Nothing if not timely, director Marta Cunningham's richly detailed, deeply affecting docu "Valentine Road" burrows into the case of a 2008 school shooting that took the life of Lawrence "Larry" King.
Nothing if not timely, director Marta Cunningham’s richly detailed, deeply affecting docu “Valentine Road” burrows into the case of a 2008 school shooting that took the life of Lawrence “Larry” King, an openly queer teenager in small-town Oxnard, Calif. Though the ugly phobia that gave rise to the killing and permeated the legal proceedings boils the blood, the film’s tone is somber rather than angry, and its effect is quietly devastating. The HBO film seems certain to command attention and to play a part in the current debates over gun control and the disciplining of school bullies.

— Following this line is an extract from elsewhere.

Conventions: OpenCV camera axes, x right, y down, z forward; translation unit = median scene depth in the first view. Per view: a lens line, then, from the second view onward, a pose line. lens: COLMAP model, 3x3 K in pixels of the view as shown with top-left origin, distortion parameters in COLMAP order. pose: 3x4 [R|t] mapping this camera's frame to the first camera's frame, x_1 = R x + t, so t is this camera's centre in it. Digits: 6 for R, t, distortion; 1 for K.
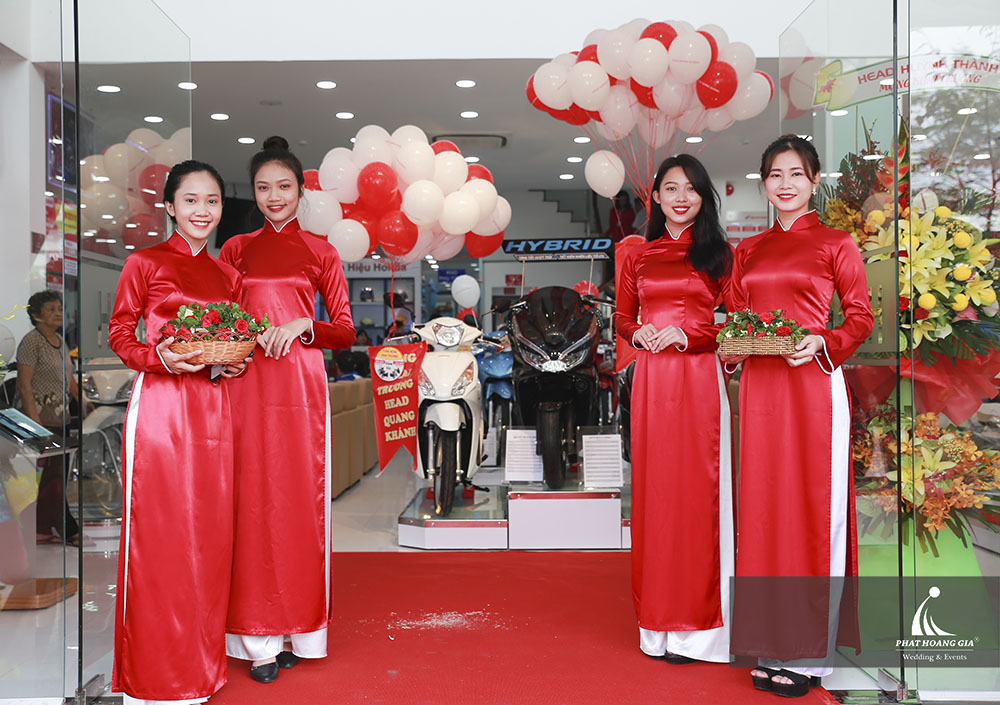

Cunningham makes effective use of photographs, school surveillance video and courtroom illustrations, but it’s the film’s interviews with those of highly varying sensitivity that give “Valentine Road” its greatest power. Forcing herself through tears to describe the moment when a 14-year-old student drew a pistol and shot King twice in the back of the head, former E.O. Green Junior High School teacher Dawn Boldrin also recalls, with a haunting mix of pride and regret, having given King an old prom gown to wear only weeks before. Another teacher callously suggests that the cross-dressing boy brought the tragedy on himself.
The docu also includes testimony from those principally concerned with the rights of the perpetrator, Brandon McInerney, currently serving a 21-year sentence in state prison for second-degree murder and voluntary manslaughter. To some of these people, it’s the shooter who was victimized when, around Valentine’s Day, King publicly announced his amorous feelings for McInerney. One of the attorneys for McInerney’s defense, Robyn Bramson, sports a “Save Brandon” tattoo on her arm, while one of the jurors in the case asserts that the murderer was “solving a problem.”
Much to its credit, the film — named for the cemetery road on which King is buried — hardly shrinks from characterizing the case as complicated by the circumstances of McInerney’s troubled upbringing. Both of the boy’s parents were drug addicts, his father a violent one; his grandfather kept a collection of guns for show, while his friends helped expose him to white supremacist philosophy. Like the biracial King, McInerney was beaten from a very young age. Ultimately, the docu’s twin subjects are the ignorant intolerance of adults and the profound tragedy of two scarred childhoods.